James Ponet ’68 is the first Yale graduate to serve as Yale’s Jewish chaplain. He may also be the first rabbi to conduct the wedding of a presidential son or daughter. But Ponet was something of a celebrity at Yale long before he gained national celebrity status for co-officiating, with a Methodist minister, at the wedding of Chelsea Clinton and Marc Mezvinksy. In a New York Times mini-profile this week, Ponet says he first “glimpsed observant Judaism” as a student at the home of Yale’s then-rabbi, Richard Israel, and was “enchanted.” By the time he graduated from Yale, Ponet had decided to study at the seminary of the Reform movement, where he was ordained in 1973.

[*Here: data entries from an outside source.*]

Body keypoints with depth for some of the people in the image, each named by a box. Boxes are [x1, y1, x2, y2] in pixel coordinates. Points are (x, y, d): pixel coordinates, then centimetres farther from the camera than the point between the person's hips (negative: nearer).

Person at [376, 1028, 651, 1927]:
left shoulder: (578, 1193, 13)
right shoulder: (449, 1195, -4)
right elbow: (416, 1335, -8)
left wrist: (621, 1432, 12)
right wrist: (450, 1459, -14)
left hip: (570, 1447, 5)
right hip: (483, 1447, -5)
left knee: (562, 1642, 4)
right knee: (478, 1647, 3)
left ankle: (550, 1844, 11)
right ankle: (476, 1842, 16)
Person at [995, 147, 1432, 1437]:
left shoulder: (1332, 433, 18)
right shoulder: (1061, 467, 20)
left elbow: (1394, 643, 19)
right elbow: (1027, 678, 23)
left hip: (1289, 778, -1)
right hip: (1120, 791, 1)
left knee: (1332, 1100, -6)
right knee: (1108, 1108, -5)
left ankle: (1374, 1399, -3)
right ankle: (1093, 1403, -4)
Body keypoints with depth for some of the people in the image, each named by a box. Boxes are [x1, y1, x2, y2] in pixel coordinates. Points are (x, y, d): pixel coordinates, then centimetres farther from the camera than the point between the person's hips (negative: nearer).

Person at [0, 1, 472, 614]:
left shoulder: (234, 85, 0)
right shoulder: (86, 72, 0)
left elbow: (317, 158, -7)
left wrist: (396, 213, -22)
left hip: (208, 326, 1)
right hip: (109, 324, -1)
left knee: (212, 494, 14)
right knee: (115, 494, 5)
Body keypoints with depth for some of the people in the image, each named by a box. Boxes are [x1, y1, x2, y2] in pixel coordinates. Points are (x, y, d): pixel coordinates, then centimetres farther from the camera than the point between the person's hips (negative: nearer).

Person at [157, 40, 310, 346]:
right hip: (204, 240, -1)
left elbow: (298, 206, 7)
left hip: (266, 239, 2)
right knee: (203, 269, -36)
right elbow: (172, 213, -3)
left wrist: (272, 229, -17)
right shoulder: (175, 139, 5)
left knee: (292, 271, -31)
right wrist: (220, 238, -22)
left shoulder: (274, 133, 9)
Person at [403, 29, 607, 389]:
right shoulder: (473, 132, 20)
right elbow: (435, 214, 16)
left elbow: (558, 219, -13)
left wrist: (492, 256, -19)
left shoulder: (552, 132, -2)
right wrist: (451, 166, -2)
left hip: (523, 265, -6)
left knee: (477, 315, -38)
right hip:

He returned to campus in 1981 as the university’s Jewish chaplain and, later, director of the Joseph Slifka Center for Jewish Life. His profile in the 1980s included hosting a radio show on student-run WYBC and hopping on dining hall tables to blow a ram’s horn on Rosh Hashana. More recently, he has co-taught a Yale Law School course on the Book of Job and a college seminar with Dr. Ruth Westheimer on “The Family in the Jewish Tradition.”

While mum on the specifics of the Clinton wedding (he would tell the Yale Daily News only that “a number of people” put him in touch with the couple), Ponet did acknowledge that until recent years he declined to perform interfaith weddings—a no-no in traditional Judaism that is also officially discouraged by the more liberal Reform movement. Now—perhaps fittingly for a teacher and intellectual provocateur—his role in this front-page nuptial has stirred a national discussion about intermarriage.